Monday, July 4, 2011

C2) The sequence 11 - 20

After propriety is established in the hexagram Lu (10), the masculine, bottom trigram Qian (the sky, which is designated to stay above and therefore moves upward) and the feminine, upper trigram Kun (the earth, which is designated to stay below and moves downward) interplay with each other in harmony, which results in Tai (11), a smooth, unobstructed, harmonious and peaceful state.

In addition to building Tai (11) and maintaining Tai (as 11.2 does), people must prepare for danger in times of peace (therefore 11.3 gives the warning and 11.4 makes a return voyage to the bright phase of the masculine, bottom trigram Qian) because Tai will collapse once people get used to seek ease and comfort (11.5 condescends to line 11.2 in seeking peace like the younger sister of King Di Yi of Shang married Zhou Wen Wang to attain truce), become slack and overlook the latent crisis (and Tai reaches extremity and the end will reverse). After the hexagram Tai turns upside down, the hexagram Pi (13): blockage and stagnant, appears. Tai refers to the state of prosperity, while Pi is adversity. Tai and Pi are mutually reversed and interchangeable hexagrams.

The norm of villains is prevailing and the norm of gentlemen becomes stagnant in the era of Pi (12). While the masculine starts appearing after the bottom trigram Kun, Pi is being stopped; however Pi won’t collapse of itself but must be toppled by joint forces. Therefore the hexagram Tong Ren (13) comes next, wherein people make friends by virtue of putting aside differences and seeking common ground. With the joint forces, line 1 of the hexagram Tai builds Tai at position 2, and with the joint forces, line 1 of the hexagram Pi starts its journey in Pi, and with the joint forces, 12.6 topples Pi.

The ideal of Tong Ren (13) is peoples over the world are one family. The feminine line 2 staying below is designated to makes friends with all masculine lines; however due to discrimination, self-imposed restriction, indifference, etc., the fellowship is built but not as what is expected (i.e. line 6 reaches the suburbs instead of the countryside as stated in the hexagram text). While the hexagram Tong Ren is presented in a reversed form, the feminine line at position 5 possesses all the masculine lines, and the hexagram becomes Da You (14): abundant possessions; the goal of Da You is abundant possessions shared by all peoples

The hexagram Qian (15), humility, steps onto the stage of the I Ching after the abundance possessions of the hexagram Da You (14), signifying humility is a behavior of the most esteemed virtue. Line 3, the representative line of Qian, works hard but doesn’t exaggerate it, and attains merit or achievement but doesn’t take it as one’s own credit. A person who behaves like this will be supported by hundreds of thousands of people

After a person well cultivates himself in the hexagram Qian (15), he can march to the next hexagram Yu (16), wherein it is instrumental in establishing the ducal state and dispatching the troops. Friends of line 4, the representative line of Yu (a person of political charismas), will gather like the hair bound by a clasp, and by virtue of which it can attain great achievements.

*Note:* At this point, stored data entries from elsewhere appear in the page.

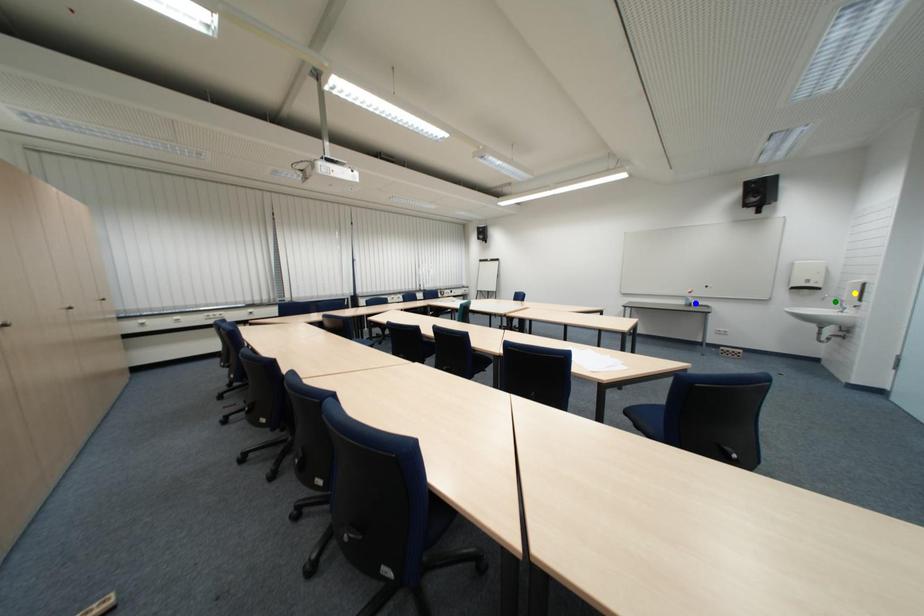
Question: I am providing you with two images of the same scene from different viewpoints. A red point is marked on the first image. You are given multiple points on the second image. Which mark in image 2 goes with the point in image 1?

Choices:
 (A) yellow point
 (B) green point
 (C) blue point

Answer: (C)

All the lines which are inspired by line 4 of Yu (16) (the source of Yu, a person of political charismas or personal cult) are of ominous omens because they ignore the legitimacy of line 5, the king. Therefore one must be prudent in selecting the right one to follow, and the hexagram Sui (17) means to follow. The masculine line (line 6 of hexagram 12: Pi) descending to the bottom position and the feminine line (line 1 of hexagram 12) ascending to the top position create the bottom trigram Zhen and the upper trigram Dui; the one below moves in following the one above and the one above feels joyful, signifying Sui.

According to Za Gua Zhuan (the commentary on the coupled hexagrams), Sui (17) is regarded as no past, which is signified as ‘to make adjustments timely and perform correctly according to occasions’, and the mission of hexagram Gu (18) is to remove old aged malpractices, and to put things in order. While the follow of the hexagram Sui is reversed, the bottom trigram Xun prostrates itself in exhibiting submissiveness to the upper trigram Gen: to stop, signifying Gu.

After those of the hexagram Gu (18) left over by the old generations have been successfully removed, the sovereign returns and descends to the world, wherein masculine lines 1 and 2 occupies the earth domain and move toward the sky domain, like the large ones (the masculine) approaching the small ones (the feminine), and the hexagram of which is named Lin (19): to approach. In Chinese culture the approach of Lin is usually taken for an action which is from an honored position or a higher position.

Lines 4, 5 and 6 of the hexagram Lin (19) approaching the lines below, like those above approaching those below so as to supervise and manage them, must be done righteously; otherwise calamity exists in August. Once the hexagram Lin is reversed, it becomes hexagram 20, Guan: observation, wherein the masculine line 5 and 6 stays atop like receiving a review or trial on their performances from those below, and the hexagram Guan represents August.